Strawberries have a sweet, delicate flavor so I have opted to use a herb vinaigrette that doesn't overpower their flavor, but rather complements it.
Because the dressing is light and low fat, you can enjoy this strawberry spinach salad guilt-free.
Simply add toasted nuts for added crunch and texture.
Prep 10 minutes
Chilling time: 1 hour
1½ cups strawberries, quartered
6 oz / 170 g baby spinach leaves
2 tablespoons flaked almonds, toasted
1 tablespoon finely chopped fresh mint
¼ teaspoon black pepper
3 tablespoons white wine vinegar
½ tablespoon honey
Pinch of salt
1/3 cup olive oil
1 tablespoon chopped fresh basil
1 tablespoon minced fresh chives
How to Make
I prefer to use baby spinach leaves for this recipe because they are tender and sweet. Plus if you buy one of the pre-packaged bags of fresh baby spinach this makes it much easier.

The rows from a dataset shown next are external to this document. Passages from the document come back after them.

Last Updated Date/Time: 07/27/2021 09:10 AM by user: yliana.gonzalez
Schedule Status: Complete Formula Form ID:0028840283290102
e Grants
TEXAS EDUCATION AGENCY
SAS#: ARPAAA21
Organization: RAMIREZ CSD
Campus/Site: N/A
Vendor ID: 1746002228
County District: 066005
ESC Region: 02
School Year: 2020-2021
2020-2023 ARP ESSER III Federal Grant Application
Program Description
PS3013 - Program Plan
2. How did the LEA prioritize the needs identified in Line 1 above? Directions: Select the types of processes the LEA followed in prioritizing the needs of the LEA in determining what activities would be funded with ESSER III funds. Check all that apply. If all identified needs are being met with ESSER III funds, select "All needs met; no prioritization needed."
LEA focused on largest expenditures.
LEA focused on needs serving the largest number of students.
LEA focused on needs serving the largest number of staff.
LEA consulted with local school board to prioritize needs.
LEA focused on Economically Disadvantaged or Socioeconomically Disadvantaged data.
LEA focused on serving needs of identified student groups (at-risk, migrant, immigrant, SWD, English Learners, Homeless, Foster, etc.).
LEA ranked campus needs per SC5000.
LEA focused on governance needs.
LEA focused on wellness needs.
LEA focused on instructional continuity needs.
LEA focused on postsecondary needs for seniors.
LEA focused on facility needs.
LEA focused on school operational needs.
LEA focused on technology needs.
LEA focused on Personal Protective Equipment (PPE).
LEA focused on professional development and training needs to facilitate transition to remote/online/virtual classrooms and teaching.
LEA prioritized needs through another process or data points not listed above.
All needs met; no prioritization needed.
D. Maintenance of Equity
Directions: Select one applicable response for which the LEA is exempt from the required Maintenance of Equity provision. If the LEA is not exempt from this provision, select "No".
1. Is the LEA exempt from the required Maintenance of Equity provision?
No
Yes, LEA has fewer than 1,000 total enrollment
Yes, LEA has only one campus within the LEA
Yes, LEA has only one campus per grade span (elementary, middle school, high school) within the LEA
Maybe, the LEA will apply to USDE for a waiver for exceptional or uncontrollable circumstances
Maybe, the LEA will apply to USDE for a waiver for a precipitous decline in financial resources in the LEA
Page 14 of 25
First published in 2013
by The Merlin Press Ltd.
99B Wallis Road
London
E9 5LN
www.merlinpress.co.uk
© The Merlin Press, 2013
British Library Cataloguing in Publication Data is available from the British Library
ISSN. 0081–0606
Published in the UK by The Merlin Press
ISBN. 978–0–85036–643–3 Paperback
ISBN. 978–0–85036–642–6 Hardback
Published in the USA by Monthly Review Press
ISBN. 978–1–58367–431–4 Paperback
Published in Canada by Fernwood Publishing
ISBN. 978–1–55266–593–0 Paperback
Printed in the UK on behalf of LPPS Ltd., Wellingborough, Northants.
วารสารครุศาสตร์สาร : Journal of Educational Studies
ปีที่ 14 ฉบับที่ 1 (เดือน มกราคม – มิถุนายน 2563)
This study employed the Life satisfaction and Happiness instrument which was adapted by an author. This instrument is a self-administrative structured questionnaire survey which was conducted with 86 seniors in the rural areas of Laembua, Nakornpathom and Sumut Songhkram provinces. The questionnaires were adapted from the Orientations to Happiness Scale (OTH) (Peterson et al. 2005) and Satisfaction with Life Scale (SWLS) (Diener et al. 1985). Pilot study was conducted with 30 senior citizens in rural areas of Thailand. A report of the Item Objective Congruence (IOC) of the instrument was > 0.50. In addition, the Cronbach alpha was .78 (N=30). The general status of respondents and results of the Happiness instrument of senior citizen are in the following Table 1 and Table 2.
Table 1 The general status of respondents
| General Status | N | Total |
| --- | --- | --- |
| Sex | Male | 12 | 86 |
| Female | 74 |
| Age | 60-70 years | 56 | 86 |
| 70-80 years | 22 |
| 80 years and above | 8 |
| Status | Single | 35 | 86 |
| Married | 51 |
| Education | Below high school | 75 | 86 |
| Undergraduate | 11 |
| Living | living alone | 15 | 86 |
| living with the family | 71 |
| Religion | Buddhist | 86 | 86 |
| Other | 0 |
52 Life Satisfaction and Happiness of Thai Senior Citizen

Wash the strawberries, then hull and slice.
Toast the flaked almonds and allow to cool.
In a large bowl combine the spinach, strawberries and almonds.
To serve drizzle the dressing over the salad and sprinkle with freshly ground pepper.
To make the dressing combine the white wine vinegar, honey and salt in a medium bowl. Slowly whisk in the oil until all the ingredients are totally combined.
Stir in basil and chives. This dressing can be stored in the refrigerator for up to 5 days.
Dress the salad just before serving, so that the spinach leaves remain fresh and not wilted.